"The Bell Code" - A Curious Way to Run a Railroad
A certain friend in NY City recently asked me for information on "the Bell Code." So I put together the attached PDF, scanned from the 1896 edition of "The Standard Code of the American Railway Association - Train Rules, Block Signal Rules."
The Bell Code was part of the Standard Code of Train Rules and Block Signal Rules for a while, and was then dropped. I do not have enough editions of the Standard Code to know when the Bell Code was introduced and when it was dropped, but I do know it was gone by 1920.
The Bell Code used in America was a replication of the system that has served in Britain for more than a century and a quarter. Towers ("Signal Boxes," in British parlance) communicate with each other about the moving of trains by sending prescribed number of taps on bells, each combination of taps having assigned meanings -- no Telegraph or telephone is involved.
But why was such a clumsy system ever employed in the United States, where everyone employed in tower service, Train Order service, and the movement of trains, already knew Telegraphy and had the Telegraph at their disposal?

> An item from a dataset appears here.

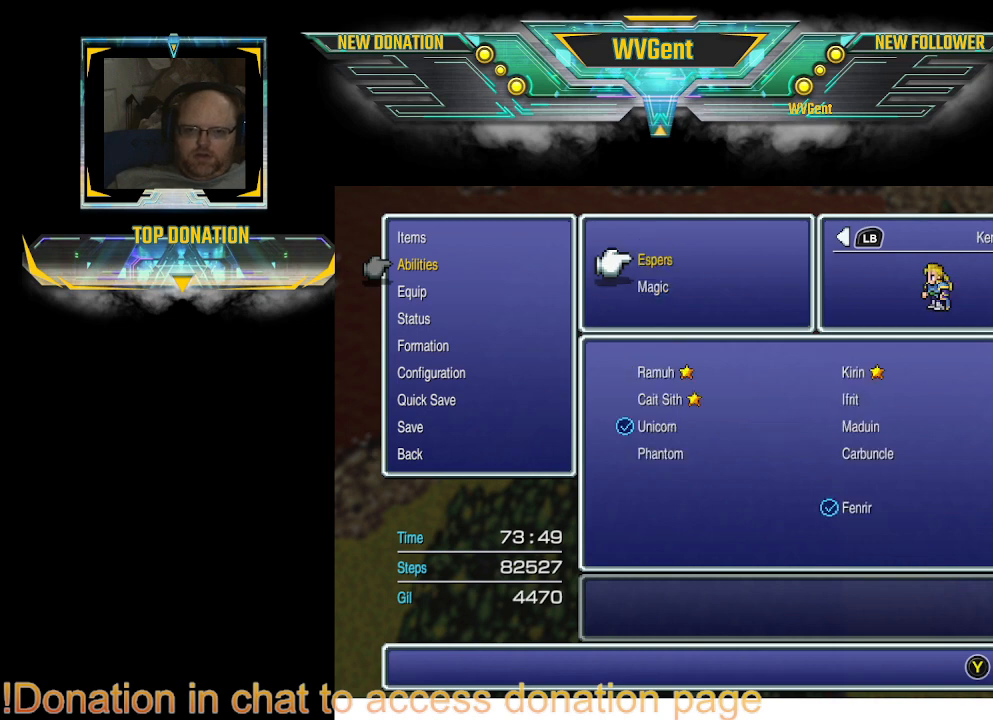
{"buttons": [], "left_stick": "center", "right_stick": "center", "events": []}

Infinitely more information could be sent quickly by Telegraph, than by jangling bells. What railroad(s) used it, and why, is a mystery to me.
At first I thought that the Bell Code may be someone's attempt to run a railroad without paying for skilled workers called Telegraphers, who could communicate messages by Telegraph. But if the railroad were operated by non-Telegraph people, how would Train Orders be handled (and remember, this was a day before telephones were sufficiently developed to be used in Train Dispatching service.) Even if the railroad were operated without Train orders, how would the directives of the Train Dispatcher be communicated, if the operators were non-Telegraphers? So it is a mystery.
Another thing about the Bell Code is worthy of mention. Namely, that it is embedded in a section of rules which describe the "Controlled Manual Block" method of moving trains. Controlled Manual Block is worthy of a study in its own right, to determined which roads used it and its various permutations. I have found only two places it was used on the Pennsylvania Railroad: (1) On the "Third Track" between Spruce Creek and Tyrone Forge, Pa, on the Middle Division, beginning in the late 1880s and (2) on the Jamesburg Branch in New Jersey (but I have no dates or details on that operation.) As implemented on the PRR, the operators at each end of the block had to cooperate by having their levers in corresponding position before a signal could be obtained for a train to enter the block at either end, and the safeguard was enforced by electric locking of the signal levers, but those men also had Telegraph (and later, telephone) at their disposal.
If anyone has a list of where the Bell Code and Controlled Manual Block were used, I'd be interested in seeing it.